━━━━━ Given entries
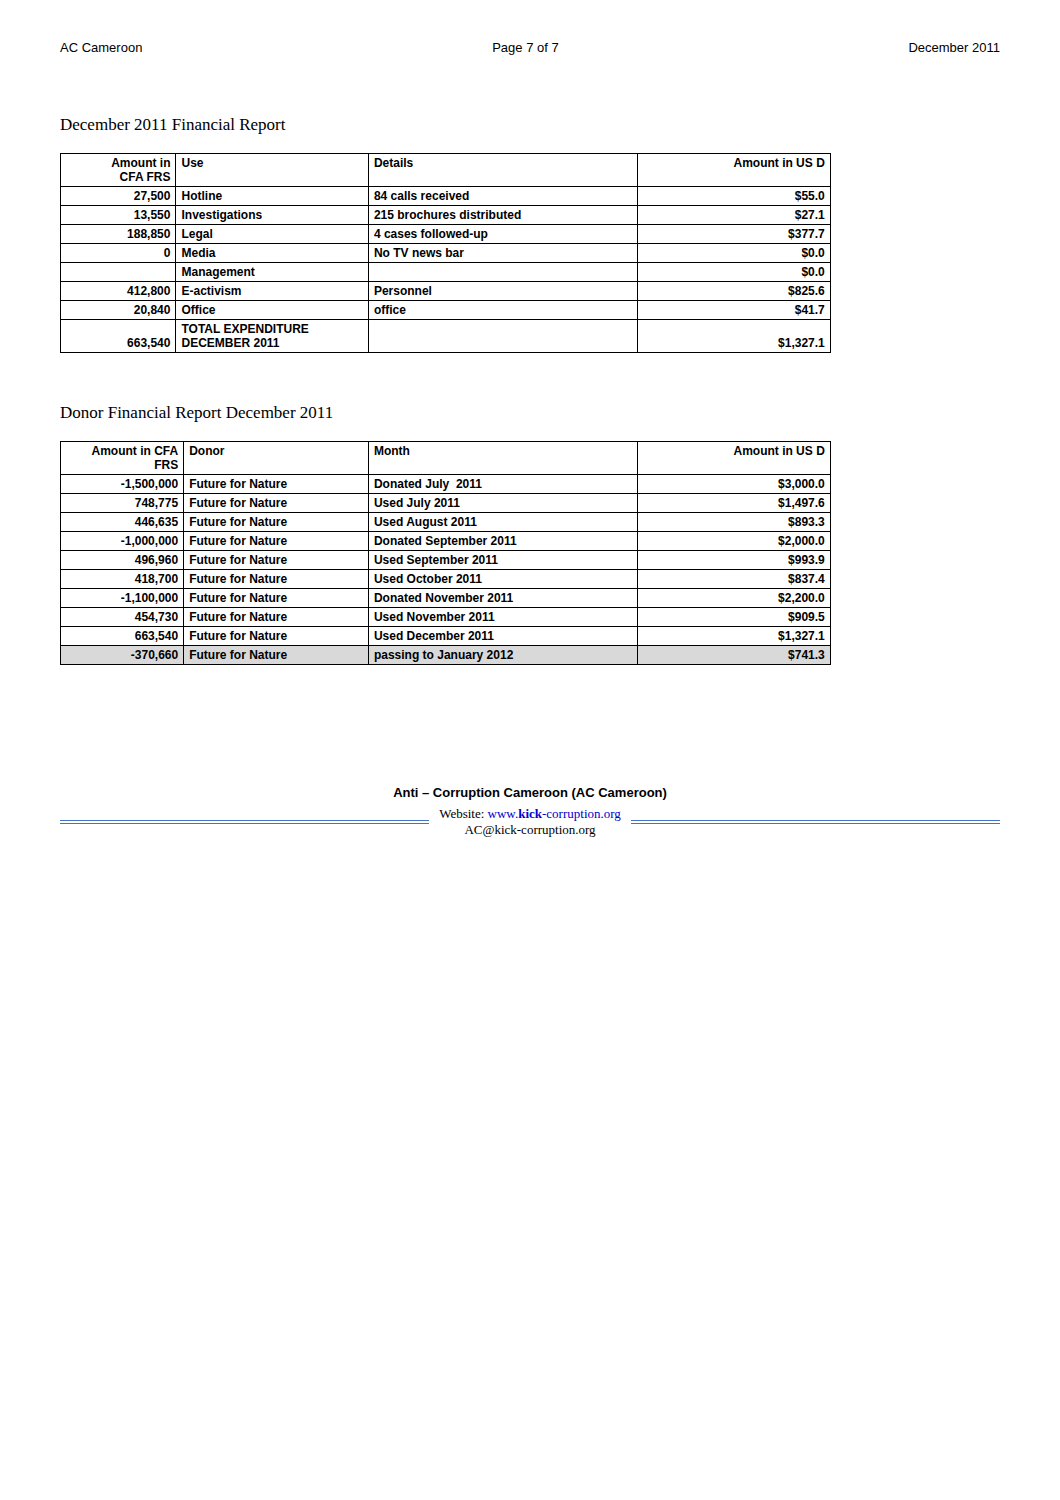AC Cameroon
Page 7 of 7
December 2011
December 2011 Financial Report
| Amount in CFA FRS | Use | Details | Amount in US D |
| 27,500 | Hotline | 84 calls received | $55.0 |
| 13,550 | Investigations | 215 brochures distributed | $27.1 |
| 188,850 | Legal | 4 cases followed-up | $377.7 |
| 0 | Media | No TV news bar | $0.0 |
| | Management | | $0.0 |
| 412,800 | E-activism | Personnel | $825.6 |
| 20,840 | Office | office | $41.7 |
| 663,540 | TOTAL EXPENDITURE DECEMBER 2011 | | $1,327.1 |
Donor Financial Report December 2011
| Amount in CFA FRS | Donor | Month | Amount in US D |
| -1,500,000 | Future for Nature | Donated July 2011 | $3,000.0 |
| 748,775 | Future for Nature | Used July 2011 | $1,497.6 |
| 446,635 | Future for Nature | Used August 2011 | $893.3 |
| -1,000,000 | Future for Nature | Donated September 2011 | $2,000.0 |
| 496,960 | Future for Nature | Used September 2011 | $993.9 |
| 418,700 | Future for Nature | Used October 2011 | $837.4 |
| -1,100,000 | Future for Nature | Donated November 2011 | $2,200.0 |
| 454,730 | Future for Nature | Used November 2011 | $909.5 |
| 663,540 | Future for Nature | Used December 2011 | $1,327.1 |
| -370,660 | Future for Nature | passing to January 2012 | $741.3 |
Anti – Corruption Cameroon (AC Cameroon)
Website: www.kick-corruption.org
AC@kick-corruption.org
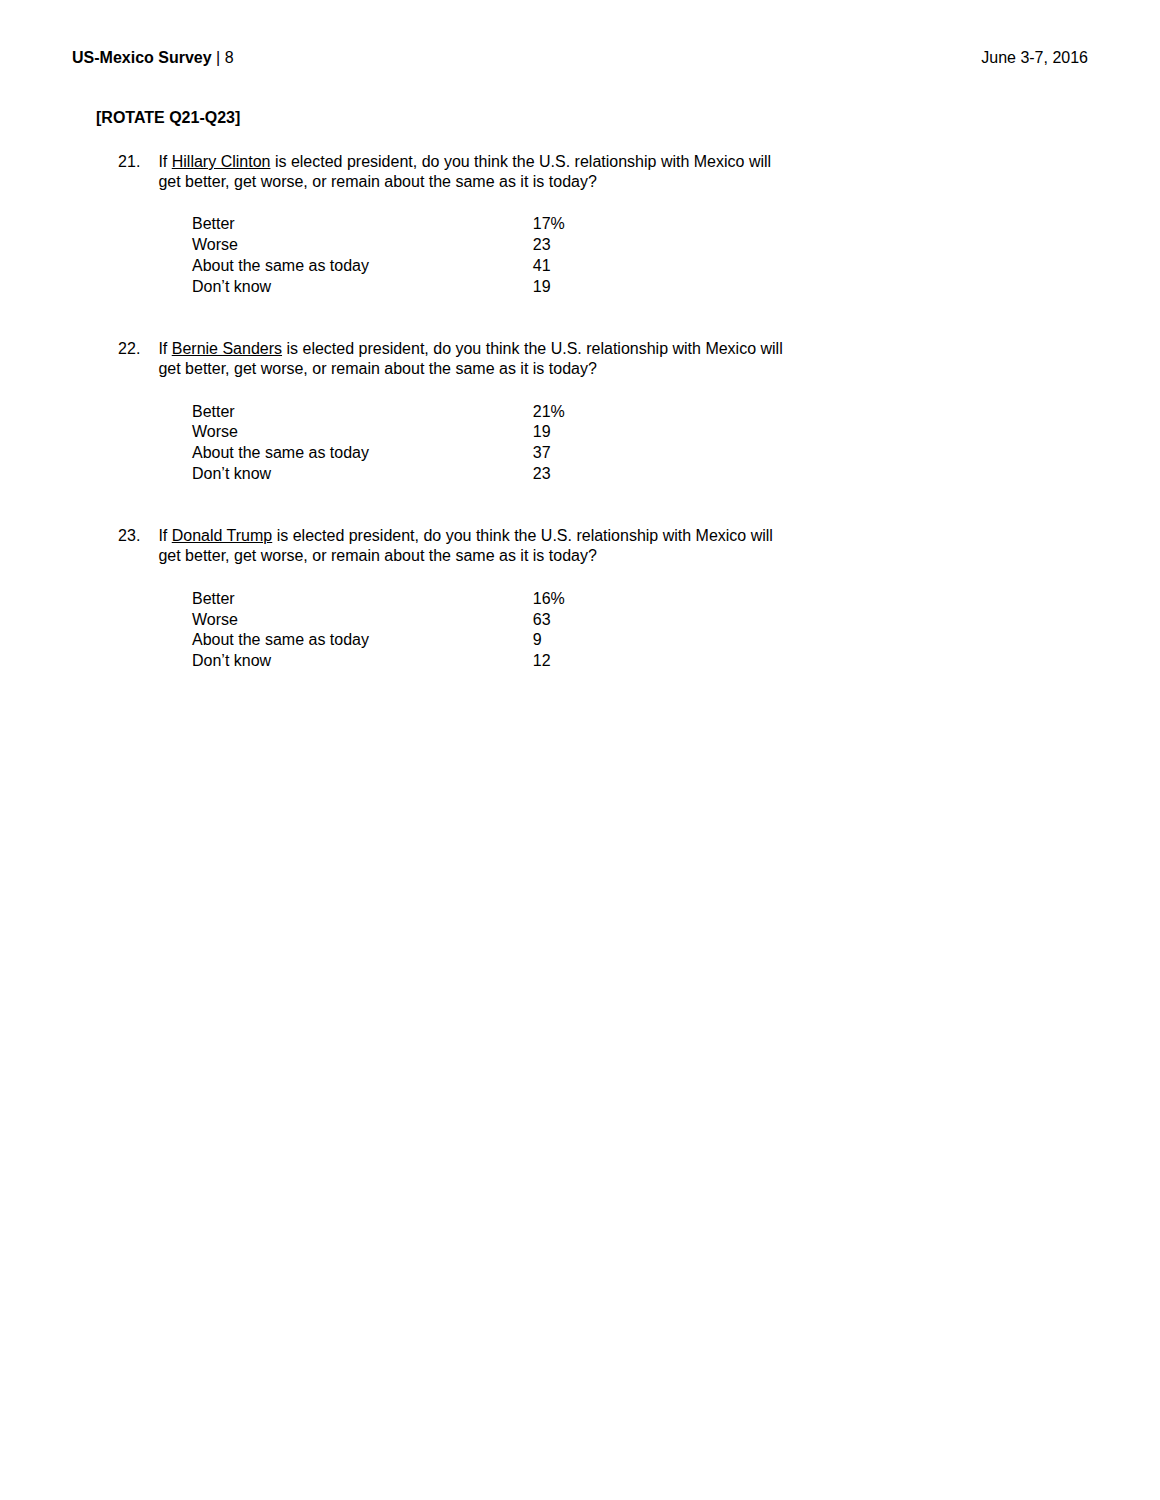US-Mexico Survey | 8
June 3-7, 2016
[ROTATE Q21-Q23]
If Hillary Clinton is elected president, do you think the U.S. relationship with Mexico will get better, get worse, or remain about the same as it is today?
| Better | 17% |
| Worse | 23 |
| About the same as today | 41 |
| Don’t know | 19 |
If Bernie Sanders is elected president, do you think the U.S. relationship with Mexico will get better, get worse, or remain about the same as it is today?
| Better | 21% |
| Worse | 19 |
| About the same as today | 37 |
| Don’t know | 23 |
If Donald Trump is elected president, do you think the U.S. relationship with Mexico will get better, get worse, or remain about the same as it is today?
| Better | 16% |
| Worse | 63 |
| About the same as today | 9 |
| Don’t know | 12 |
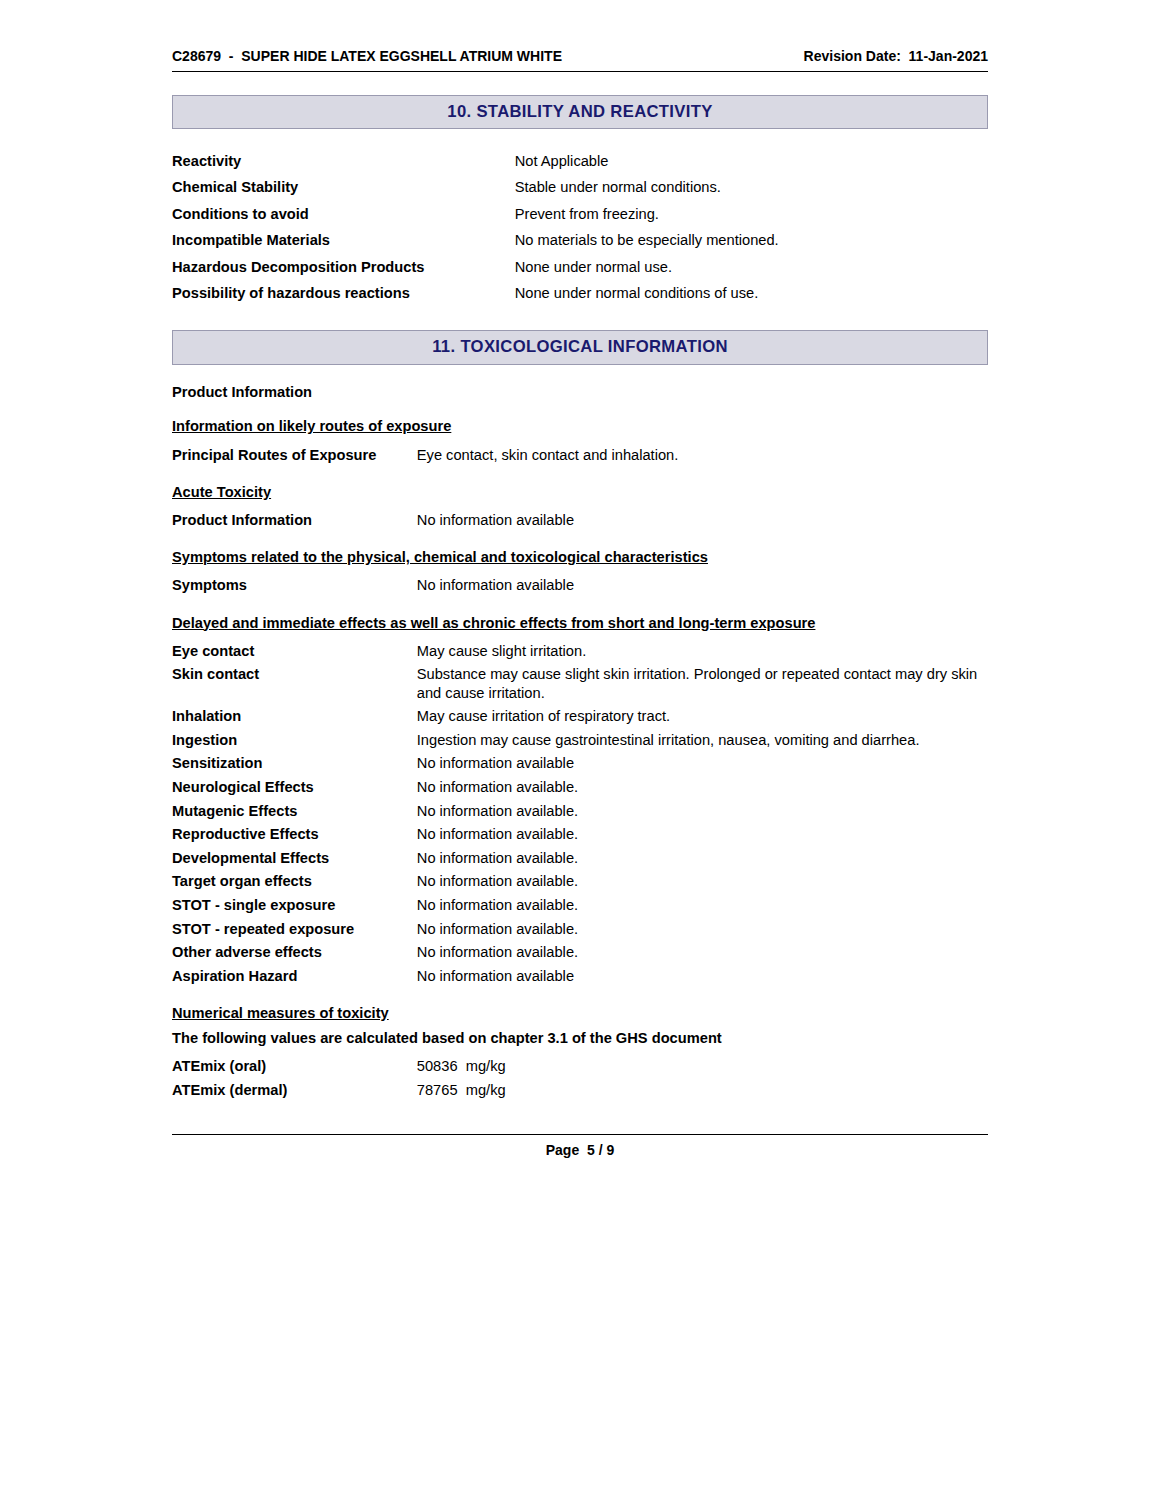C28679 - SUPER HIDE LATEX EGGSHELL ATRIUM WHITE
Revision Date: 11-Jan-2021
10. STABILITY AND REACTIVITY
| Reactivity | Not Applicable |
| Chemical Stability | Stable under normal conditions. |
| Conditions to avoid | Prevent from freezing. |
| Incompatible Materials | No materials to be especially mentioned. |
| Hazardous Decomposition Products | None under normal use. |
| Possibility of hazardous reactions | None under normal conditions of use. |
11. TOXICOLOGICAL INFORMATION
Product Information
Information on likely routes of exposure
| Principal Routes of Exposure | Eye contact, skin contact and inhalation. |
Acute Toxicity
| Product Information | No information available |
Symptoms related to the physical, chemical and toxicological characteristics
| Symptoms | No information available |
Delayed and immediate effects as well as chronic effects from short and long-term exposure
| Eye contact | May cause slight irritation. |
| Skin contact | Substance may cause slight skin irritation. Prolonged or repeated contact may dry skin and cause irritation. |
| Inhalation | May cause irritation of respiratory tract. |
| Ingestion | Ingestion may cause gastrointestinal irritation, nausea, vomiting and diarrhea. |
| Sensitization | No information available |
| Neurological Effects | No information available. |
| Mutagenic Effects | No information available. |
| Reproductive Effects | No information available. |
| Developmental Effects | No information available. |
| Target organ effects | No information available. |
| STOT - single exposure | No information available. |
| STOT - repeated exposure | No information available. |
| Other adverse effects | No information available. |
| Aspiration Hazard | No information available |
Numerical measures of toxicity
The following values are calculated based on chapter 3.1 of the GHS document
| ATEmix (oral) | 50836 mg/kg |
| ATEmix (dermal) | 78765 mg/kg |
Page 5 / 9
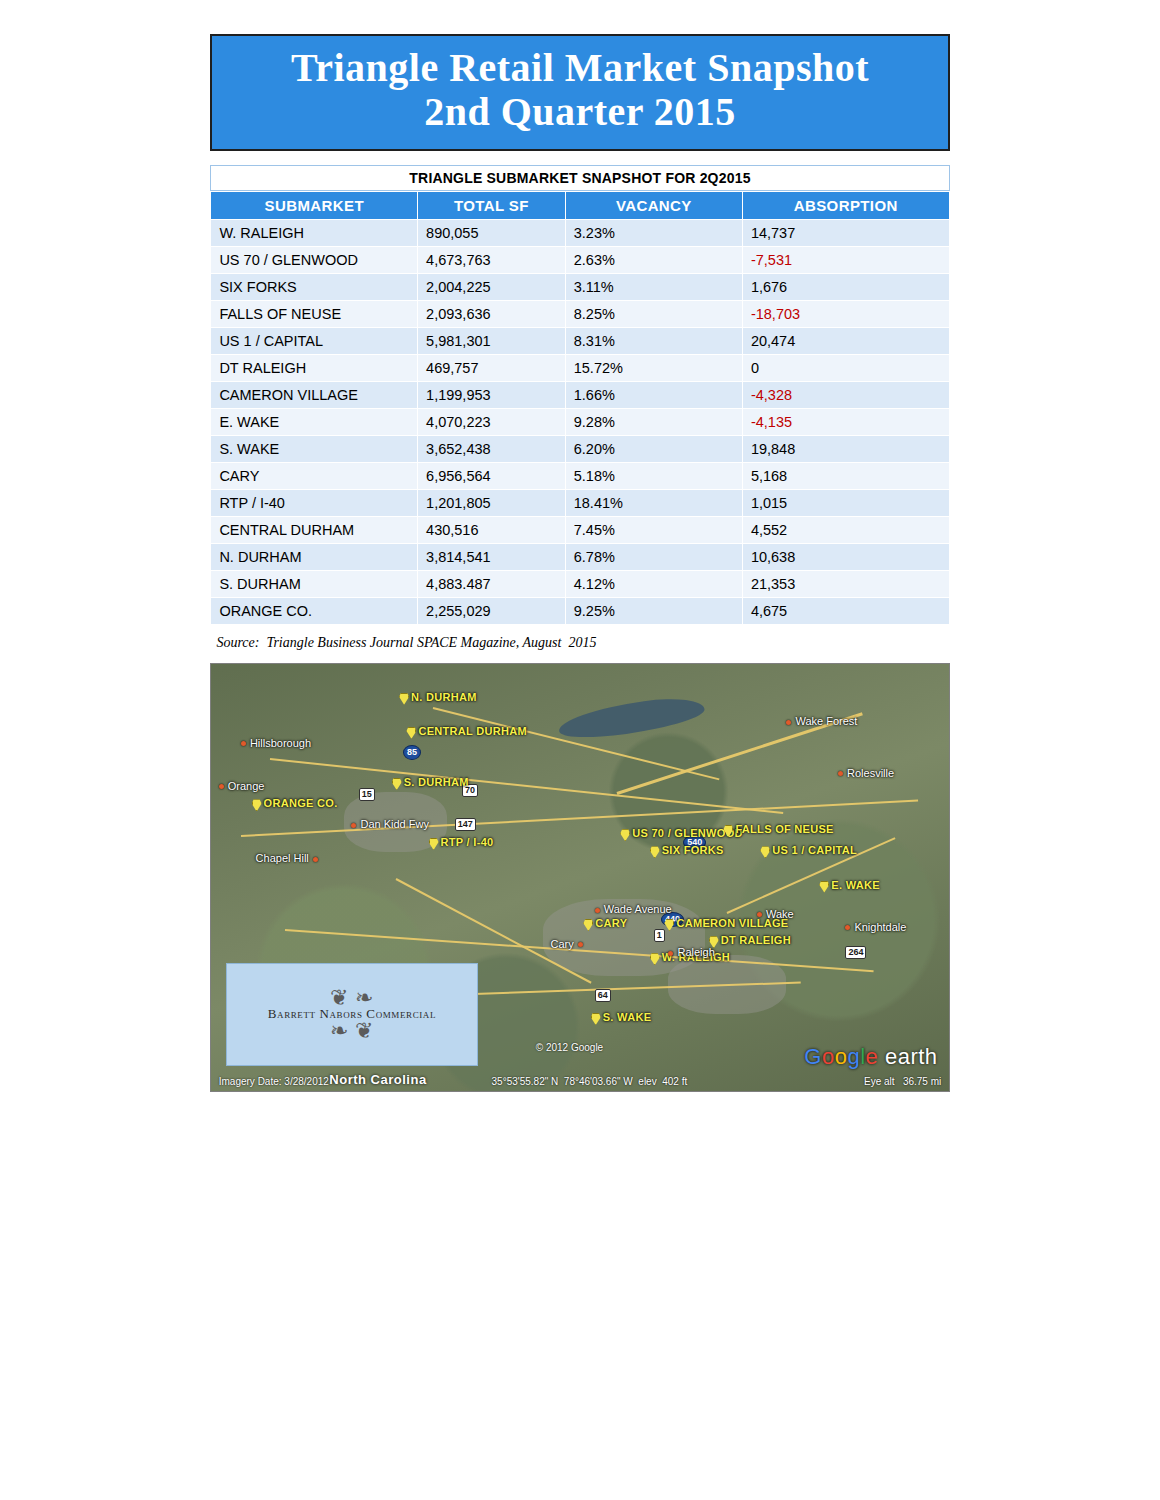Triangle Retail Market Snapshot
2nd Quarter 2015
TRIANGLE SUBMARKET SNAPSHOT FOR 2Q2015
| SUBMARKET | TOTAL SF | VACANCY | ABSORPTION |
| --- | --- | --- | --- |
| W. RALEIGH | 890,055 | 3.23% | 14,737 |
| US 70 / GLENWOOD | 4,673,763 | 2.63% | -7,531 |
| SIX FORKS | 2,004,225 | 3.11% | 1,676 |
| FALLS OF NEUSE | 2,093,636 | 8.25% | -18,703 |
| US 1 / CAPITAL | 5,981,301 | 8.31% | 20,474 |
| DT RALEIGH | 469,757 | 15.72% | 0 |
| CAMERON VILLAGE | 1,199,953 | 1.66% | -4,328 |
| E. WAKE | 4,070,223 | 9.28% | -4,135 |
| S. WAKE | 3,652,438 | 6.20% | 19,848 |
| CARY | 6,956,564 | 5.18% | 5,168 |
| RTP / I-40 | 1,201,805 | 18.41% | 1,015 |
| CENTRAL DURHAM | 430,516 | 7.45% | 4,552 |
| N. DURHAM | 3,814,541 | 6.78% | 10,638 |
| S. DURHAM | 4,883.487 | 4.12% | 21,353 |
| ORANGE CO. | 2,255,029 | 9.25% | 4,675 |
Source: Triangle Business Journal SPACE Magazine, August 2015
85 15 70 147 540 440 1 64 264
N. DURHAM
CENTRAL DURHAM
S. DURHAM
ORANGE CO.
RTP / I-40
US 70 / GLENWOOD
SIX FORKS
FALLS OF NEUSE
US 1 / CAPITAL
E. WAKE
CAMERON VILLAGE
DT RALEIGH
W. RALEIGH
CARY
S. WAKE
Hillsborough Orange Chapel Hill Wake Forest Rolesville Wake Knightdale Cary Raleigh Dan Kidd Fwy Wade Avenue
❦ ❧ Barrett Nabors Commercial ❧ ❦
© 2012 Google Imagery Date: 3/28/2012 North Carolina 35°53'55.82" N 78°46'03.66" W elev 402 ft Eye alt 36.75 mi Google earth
━━━━━━━━━━
# [Exercise prompt]
Above are the records; repeat exactly the lines from the one holding "Personnel | $825.6 |" down to the one holding "2011 | $1,327.1 |", end lines included.

# [Worked solution]
| 412,800 | E-activism | Personnel | $825.6 |
| 20,840 | Office | office | $41.7 |
| 663,540 | TOTAL EXPENDITURE DECEMBER 2011 | | $1,327.1 |
Donor Financial Report December 2011
| Amount in CFA FRS | Donor | Month | Amount in US D |
| -1,500,000 | Future for Nature | Donated July 2011 | $3,000.0 |
| 748,775 | Future for Nature | Used July 2011 | $1,497.6 |
| 446,635 | Future for Nature | Used August 2011 | $893.3 |
| -1,000,000 | Future for Nature | Donated September 2011 | $2,000.0 |
| 496,960 | Future for Nature | Used September 2011 | $993.9 |
| 418,700 | Future for Nature | Used October 2011 | $837.4 |
| -1,100,000 | Future for Nature | Donated November 2011 | $2,200.0 |
| 454,730 | Future for Nature | Used November 2011 | $909.5 |
| 663,540 | Future for Nature | Used December 2011 | $1,327.1 |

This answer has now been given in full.